An exact transcription of the data below, complete and unaltered, is the expected answer.

SUPPLIED DATA: Begin

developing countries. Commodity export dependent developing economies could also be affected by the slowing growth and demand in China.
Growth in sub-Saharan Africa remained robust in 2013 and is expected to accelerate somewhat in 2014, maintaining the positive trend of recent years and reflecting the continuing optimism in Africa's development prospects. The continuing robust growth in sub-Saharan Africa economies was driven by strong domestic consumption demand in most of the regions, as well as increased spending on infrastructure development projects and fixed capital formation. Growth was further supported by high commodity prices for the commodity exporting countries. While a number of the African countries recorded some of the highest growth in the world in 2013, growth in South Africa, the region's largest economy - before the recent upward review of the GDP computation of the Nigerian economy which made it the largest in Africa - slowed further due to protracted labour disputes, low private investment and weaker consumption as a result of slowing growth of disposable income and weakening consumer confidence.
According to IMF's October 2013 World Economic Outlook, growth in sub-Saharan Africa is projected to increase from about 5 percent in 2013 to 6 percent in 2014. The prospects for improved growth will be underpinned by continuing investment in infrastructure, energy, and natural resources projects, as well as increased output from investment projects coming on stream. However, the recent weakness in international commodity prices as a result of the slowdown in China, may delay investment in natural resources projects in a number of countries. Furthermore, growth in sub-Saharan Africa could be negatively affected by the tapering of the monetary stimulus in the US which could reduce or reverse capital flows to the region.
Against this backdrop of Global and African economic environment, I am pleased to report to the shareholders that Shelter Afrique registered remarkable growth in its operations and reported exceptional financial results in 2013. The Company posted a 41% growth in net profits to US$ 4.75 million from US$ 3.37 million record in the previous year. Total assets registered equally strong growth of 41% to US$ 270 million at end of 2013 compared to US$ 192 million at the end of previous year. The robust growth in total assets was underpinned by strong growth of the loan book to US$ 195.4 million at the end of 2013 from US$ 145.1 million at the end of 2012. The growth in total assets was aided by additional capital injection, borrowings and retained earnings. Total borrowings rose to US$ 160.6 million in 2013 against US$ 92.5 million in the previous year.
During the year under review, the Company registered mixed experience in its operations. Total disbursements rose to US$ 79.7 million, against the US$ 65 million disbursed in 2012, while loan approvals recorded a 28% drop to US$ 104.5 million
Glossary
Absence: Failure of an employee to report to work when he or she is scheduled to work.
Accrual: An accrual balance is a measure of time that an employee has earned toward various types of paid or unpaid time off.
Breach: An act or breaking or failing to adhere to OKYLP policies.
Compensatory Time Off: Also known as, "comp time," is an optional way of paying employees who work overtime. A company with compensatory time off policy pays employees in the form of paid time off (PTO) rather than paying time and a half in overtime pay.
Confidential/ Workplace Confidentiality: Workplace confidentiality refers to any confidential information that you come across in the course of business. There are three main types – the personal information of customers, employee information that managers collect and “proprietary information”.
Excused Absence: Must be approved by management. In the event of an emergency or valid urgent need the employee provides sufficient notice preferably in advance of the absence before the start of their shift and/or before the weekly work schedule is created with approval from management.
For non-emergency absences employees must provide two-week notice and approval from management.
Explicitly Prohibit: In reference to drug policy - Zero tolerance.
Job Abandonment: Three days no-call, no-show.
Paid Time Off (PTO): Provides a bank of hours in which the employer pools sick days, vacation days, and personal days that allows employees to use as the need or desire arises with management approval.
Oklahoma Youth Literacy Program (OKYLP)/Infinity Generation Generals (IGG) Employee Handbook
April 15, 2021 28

SUPPLIED DATA: End

* _SOLUTION FOR THIS PROBLEM_:
developing countries. Commodity export dependent developing economies could also be affected by the slowing growth and demand in China.
Growth in sub-Saharan Africa remained robust in 2013 and is expected to accelerate somewhat in 2014, maintaining the positive trend of recent years and reflecting the continuing optimism in Africa's development prospects. The continuing robust growth in sub-Saharan Africa economies was driven by strong domestic consumption demand in most of the regions, as well as increased spending on infrastructure development projects and fixed capital formation. Growth was further supported by high commodity prices for the commodity exporting countries. While a number of the African countries recorded some of the highest growth in the world in 2013, growth in South Africa, the region's largest economy - before the recent upward review of the GDP computation of the Nigerian economy which made it the largest in Africa - slowed further due to protracted labour disputes, low private investment and weaker consumption as a result of slowing growth of disposable income and weakening consumer confidence.
According to IMF's October 2013 World Economic Outlook, growth in sub-Saharan Africa is projected to increase from about 5 percent in 2013 to 6 percent in 2014. The prospects for improved growth will be underpinned by continuing investment in infrastructure, energy, and natural resources projects, as well as increased output from investment projects coming on stream. However, the recent weakness in international commodity prices as a result of the slowdown in China, may delay investment in natural resources projects in a number of countries. Furthermore, growth in sub-Saharan Africa could be negatively affected by the tapering of the monetary stimulus in the US which could reduce or reverse capital flows to the region.
Against this backdrop of Global and African economic environment, I am pleased to report to the shareholders that Shelter Afrique registered remarkable growth in its operations and reported exceptional financial results in 2013. The Company posted a 41% growth in net profits to US$ 4.75 million from US$ 3.37 million record in the previous year. Total assets registered equally strong growth of 41% to US$ 270 million at end of 2013 compared to US$ 192 million at the end of previous year. The robust growth in total assets was underpinned by strong growth of the loan book to US$ 195.4 million at the end of 2013 from US$ 145.1 million at the end of 2012. The growth in total assets was aided by additional capital injection, borrowings and retained earnings. Total borrowings rose to US$ 160.6 million in 2013 against US$ 92.5 million in the previous year.
During the year under review, the Company registered mixed experience in its operations. Total disbursements rose to US$ 79.7 million, against the US$ 65 million disbursed in 2012, while loan approvals recorded a 28% drop to US$ 104.5 million
Glossary
Absence: Failure of an employee to report to work when he or she is scheduled to work.
Accrual: An accrual balance is a measure of time that an employee has earned toward various types of paid or unpaid time off.
Breach: An act or breaking or failing to adhere to OKYLP policies.
Compensatory Time Off: Also known as, "comp time," is an optional way of paying employees who work overtime. A company with compensatory time off policy pays employees in the form of paid time off (PTO) rather than paying time and a half in overtime pay.
Confidential/ Workplace Confidentiality: Workplace confidentiality refers to any confidential information that you come across in the course of business. There are three main types – the personal information of customers, employee information that managers collect and “proprietary information”.
Excused Absence: Must be approved by management. In the event of an emergency or valid urgent need the employee provides sufficient notice preferably in advance of the absence before the start of their shift and/or before the weekly work schedule is created with approval from management.
For non-emergency absences employees must provide two-week notice and approval from management.
Explicitly Prohibit: In reference to drug policy - Zero tolerance.
Job Abandonment: Three days no-call, no-show.
Paid Time Off (PTO): Provides a bank of hours in which the employer pools sick days, vacation days, and personal days that allows employees to use as the need or desire arises with management approval.
Oklahoma Youth Literacy Program (OKYLP)/Infinity Generation Generals (IGG) Employee Handbook
April 15, 2021 28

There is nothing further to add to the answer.